What a wonderful compliment--you, likewise, are an incredible caregiver. My dad is 65, and prior to treatment his favorite activity was being a lumberjack. Now, he experiences fatigue, joint pain, and has difficulty walking up stairs. He is on a steroid right now for joint pain which is helping him with energy, as well. We start obinituzumab on Tuesday, everyone. Positive vibes and tips welcome. I know he needs to drink a lot of water after treatment. Thank you so much for your kindness, BaseballGardener.
I know it is a tough decision when you have two choices. I had choice of ibrutinib and B+R chemo. I talked to 5 CLL Specialists and 2 H/O doctors. In the end it came down to my personal decision based on my general health, age and how long I wanted to do treatment. I have CLL and am now in deep remission, but know there are new treatments coming in future should I need them. Blessings.

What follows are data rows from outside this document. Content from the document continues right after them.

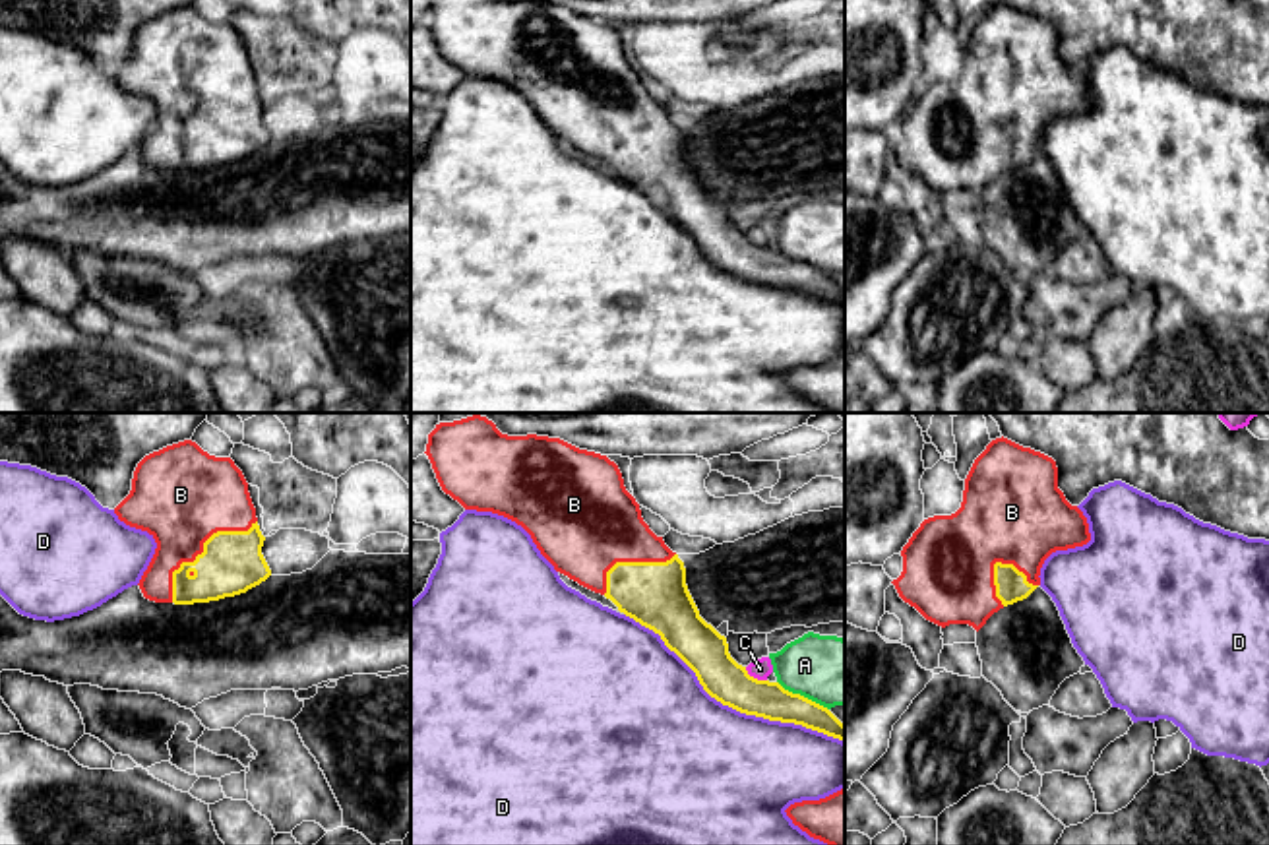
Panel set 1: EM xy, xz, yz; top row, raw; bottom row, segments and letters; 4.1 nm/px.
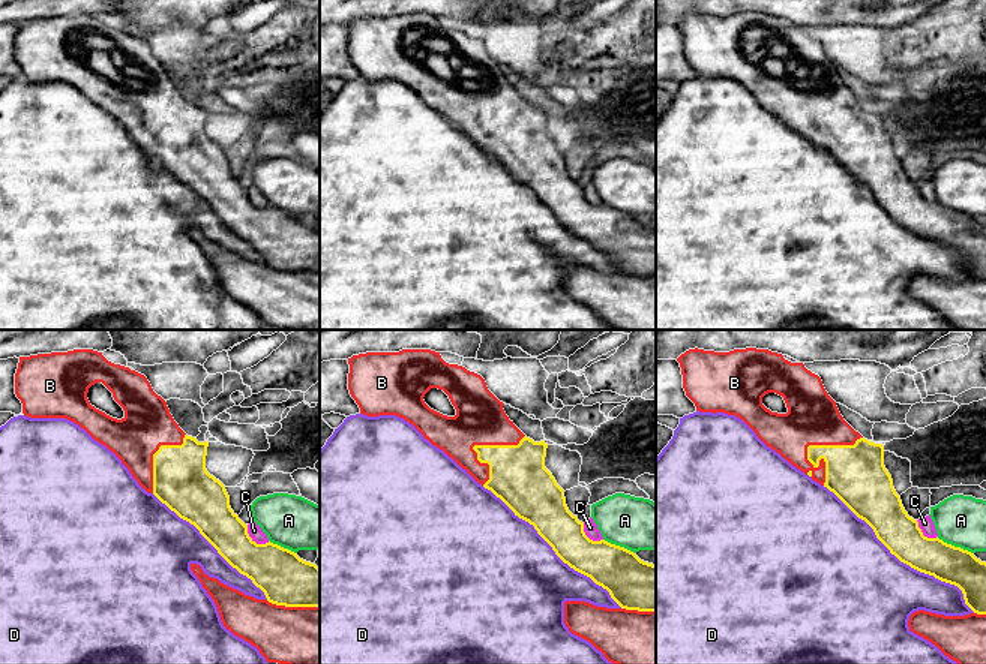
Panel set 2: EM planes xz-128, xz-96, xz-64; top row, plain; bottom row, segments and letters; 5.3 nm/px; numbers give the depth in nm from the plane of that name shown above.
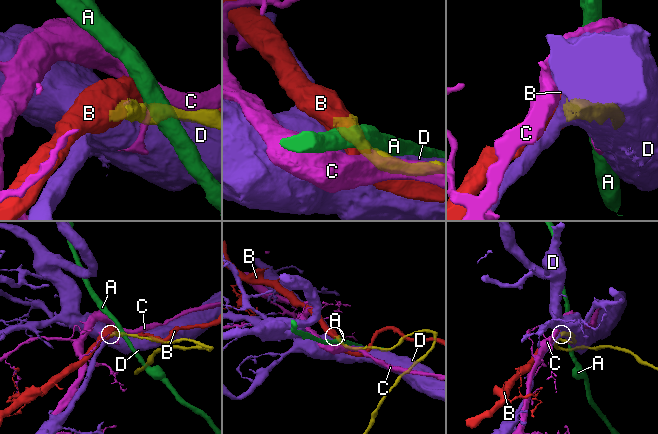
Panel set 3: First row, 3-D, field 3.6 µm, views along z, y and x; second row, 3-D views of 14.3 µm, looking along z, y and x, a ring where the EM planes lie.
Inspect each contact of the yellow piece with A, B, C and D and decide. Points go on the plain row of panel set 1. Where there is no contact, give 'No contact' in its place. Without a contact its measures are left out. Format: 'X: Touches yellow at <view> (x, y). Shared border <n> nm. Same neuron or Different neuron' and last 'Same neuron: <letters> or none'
A: Touches yellow at xz (803, 262). Shared border 240 nm. Different neuron
B: Touches yellow at xy (204, 117). Shared border 500 nm. Same neuron
C: Touches yellow at xz (752, 243). Shared border 110 nm. Different neuron
D: Touches yellow at xz (731, 272). Shared border 1050 nm. Different neuron
Same neuron: B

Hi I Am 50 yrs old and have B-PLL and started ibrutinib in January of this year. I immediately felt better , still have some fatigue but feel like I have my life back. Recently went for tests and my wbc counts have levelled off staying the same for the past 2 months. My oncologist is sending me to meet with the stem cell team at the hospital to discuss this as a treatment option. I will be starting venetoclax soon to see if it can help.